Exercise inputs:
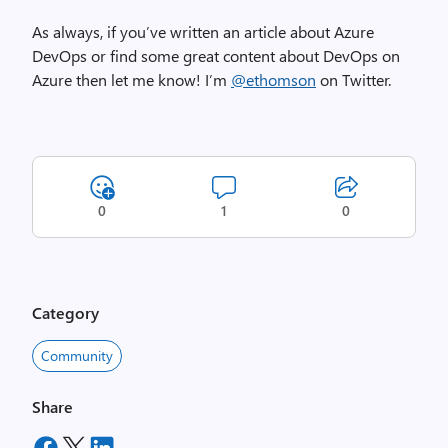
As always, if you’ve written an article about Azure
DevOps or find some great content about DevOps on
Azure then let me know! I’m
@ethomson
on Twitter.
0
1
0
Category
Community
Share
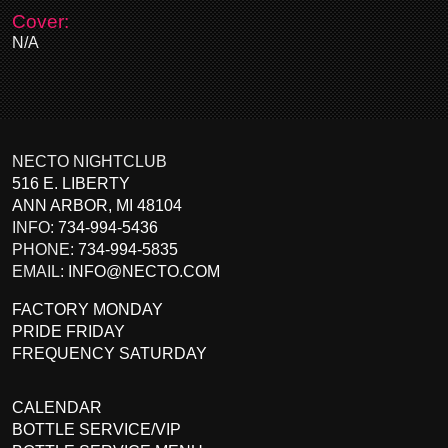
Cover:
N/A
NECTO NIGHTCLUB
516 E. LIBERTY
ANN ARBOR
,
MI
48104
INFO:
734-994-5436
PHONE:
734-994-5835
EMAIL:
INFO@NECTO.COM
FACTORY MONDAY
PRIDE FRIDAY
FREQUENCY SATURDAY
CALENDAR
BOTTLE SERVICE/VIP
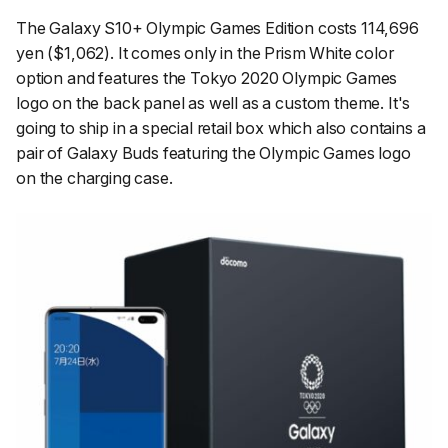
The Galaxy S10+ Olympic Games Edition costs 114,696
yen ($1,062). It comes only in the Prism White color
option and features the Tokyo 2020 Olympic Games
logo on the back panel as well as a custom theme. It's
going to ship in a special retail box which also contains a
pair of Galaxy Buds featuring the Olympic Games logo
on the charging case.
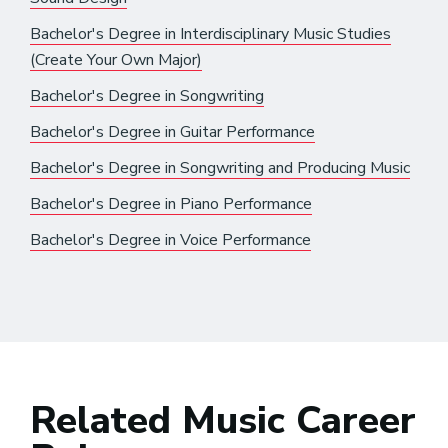
Bachelor's Degree in Interdisciplinary Music Studies
(Create Your Own Major)
Bachelor's Degree in Songwriting
Bachelor's Degree in Guitar Performance
Bachelor's Degree in Songwriting and Producing Music
Bachelor's Degree in Piano Performance
Bachelor's Degree in Voice Performance
Related Music Career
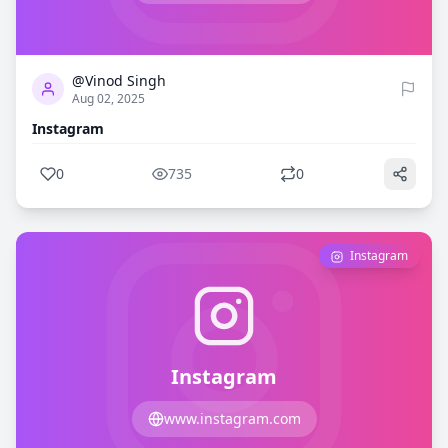
0
735
@Vinod Singh
Aug 02, 2025
Instagram
0
735
0
Instagram
Instagram
www.instagram.com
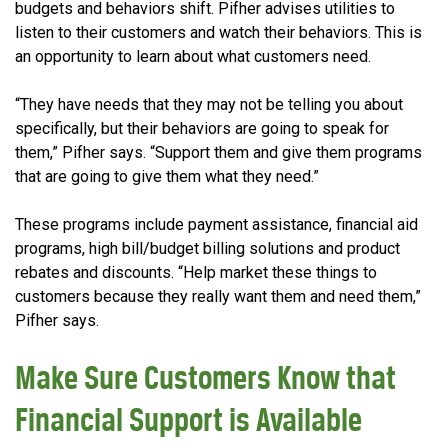
budgets and behaviors shift. Pifher advises utilities to
listen to their customers and watch their behaviors. This is
an opportunity to learn about what customers need.
“They have needs that they may not be telling you about
specifically, but their behaviors are going to speak for
them,” Pifher says. “Support them and give them programs
that are going to give them what they need.”
These programs include payment assistance, financial aid
programs, high bill/budget billing solutions and product
rebates and discounts. “Help market these things to
customers because they really want them and need them,”
Pifher says.
Make Sure Customers Know that
Financial Support is Available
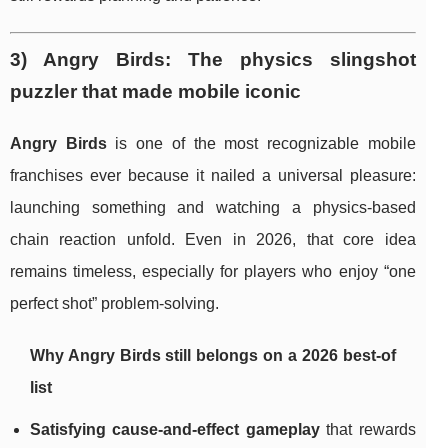
3) Angry Birds: The physics slingshot
puzzler that made mobile iconic
Angry Birds
is one of the most recognizable mobile
franchises ever because it nailed a universal pleasure:
launching something and watching a physics-based
chain reaction unfold. Even in 2026, that core idea
remains timeless, especially for players who enjoy “one
perfect shot” problem-solving.
Why Angry Birds still belongs on a 2026 best-of
list
Satisfying cause-and-effect gameplay
that rewards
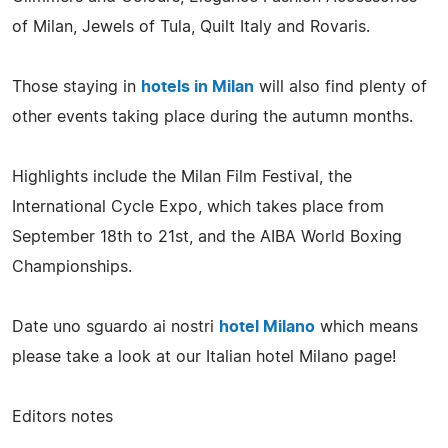
of Milan, Jewels of Tula, Quilt Italy and Rovaris.
Those staying in
hotels in Milan
will also find plenty of
other events taking place during the autumn months.
Highlights include the Milan Film Festival, the
International Cycle Expo, which takes place from
September 18th to 21st, and the AIBA World Boxing
Championships.
Date uno sguardo ai nostri
hotel Milano
which means
please take a look at our Italian hotel Milano page!
Editors notes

Directions: Could you output the entire listing verbatim while omitting its pictures?

Solution below:
As always, if you’ve written an article about Azure
DevOps or find some great content about DevOps on
Azure then let me know! I’m
@ethomson
on Twitter.
0
1
0
Category
Community
Share
Cover:
N/A
NECTO NIGHTCLUB
516 E. LIBERTY
ANN ARBOR
,
MI
48104
INFO:
734-994-5436
PHONE:
734-994-5835
EMAIL:
INFO@NECTO.COM
FACTORY MONDAY
PRIDE FRIDAY
FREQUENCY SATURDAY
CALENDAR
BOTTLE SERVICE/VIP
The Galaxy S10+ Olympic Games Edition costs 114,696
yen ($1,062). It comes only in the Prism White color
option and features the Tokyo 2020 Olympic Games
logo on the back panel as well as a custom theme. It's
going to ship in a special retail box which also contains a
pair of Galaxy Buds featuring the Olympic Games logo
on the charging case.
Bachelor's Degree in Interdisciplinary Music Studies
(Create Your Own Major)
Bachelor's Degree in Songwriting
Bachelor's Degree in Guitar Performance
Bachelor's Degree in Songwriting and Producing Music
Bachelor's Degree in Piano Performance
Bachelor's Degree in Voice Performance
Related Music Career
0
735
@Vinod Singh
Aug 02, 2025
Instagram
0
735
0
Instagram
Instagram
www.instagram.com
budgets and behaviors shift. Pifher advises utilities to
listen to their customers and watch their behaviors. This is
an opportunity to learn about what customers need.
“They have needs that they may not be telling you about
specifically, but their behaviors are going to speak for
them,” Pifher says. “Support them and give them programs
that are going to give them what they need.”
These programs include payment assistance, financial aid
programs, high bill/budget billing solutions and product
rebates and discounts. “Help market these things to
customers because they really want them and need them,”
Pifher says.
Make Sure Customers Know that
Financial Support is Available
3) Angry Birds: The physics slingshot
puzzler that made mobile iconic
Angry Birds
is one of the most recognizable mobile
franchises ever because it nailed a universal pleasure:
launching something and watching a physics-based
chain reaction unfold. Even in 2026, that core idea
remains timeless, especially for players who enjoy “one
perfect shot” problem-solving.
Why Angry Birds still belongs on a 2026 best-of
list
Satisfying cause-and-effect gameplay
that rewards
of Milan, Jewels of Tula, Quilt Italy and Rovaris.
Those staying in
hotels in Milan
will also find plenty of
other events taking place during the autumn months.
Highlights include the Milan Film Festival, the
International Cycle Expo, which takes place from
September 18th to 21st, and the AIBA World Boxing
Championships.
Date uno sguardo ai nostri
hotel Milano
which means
please take a look at our Italian hotel Milano page!
Editors notes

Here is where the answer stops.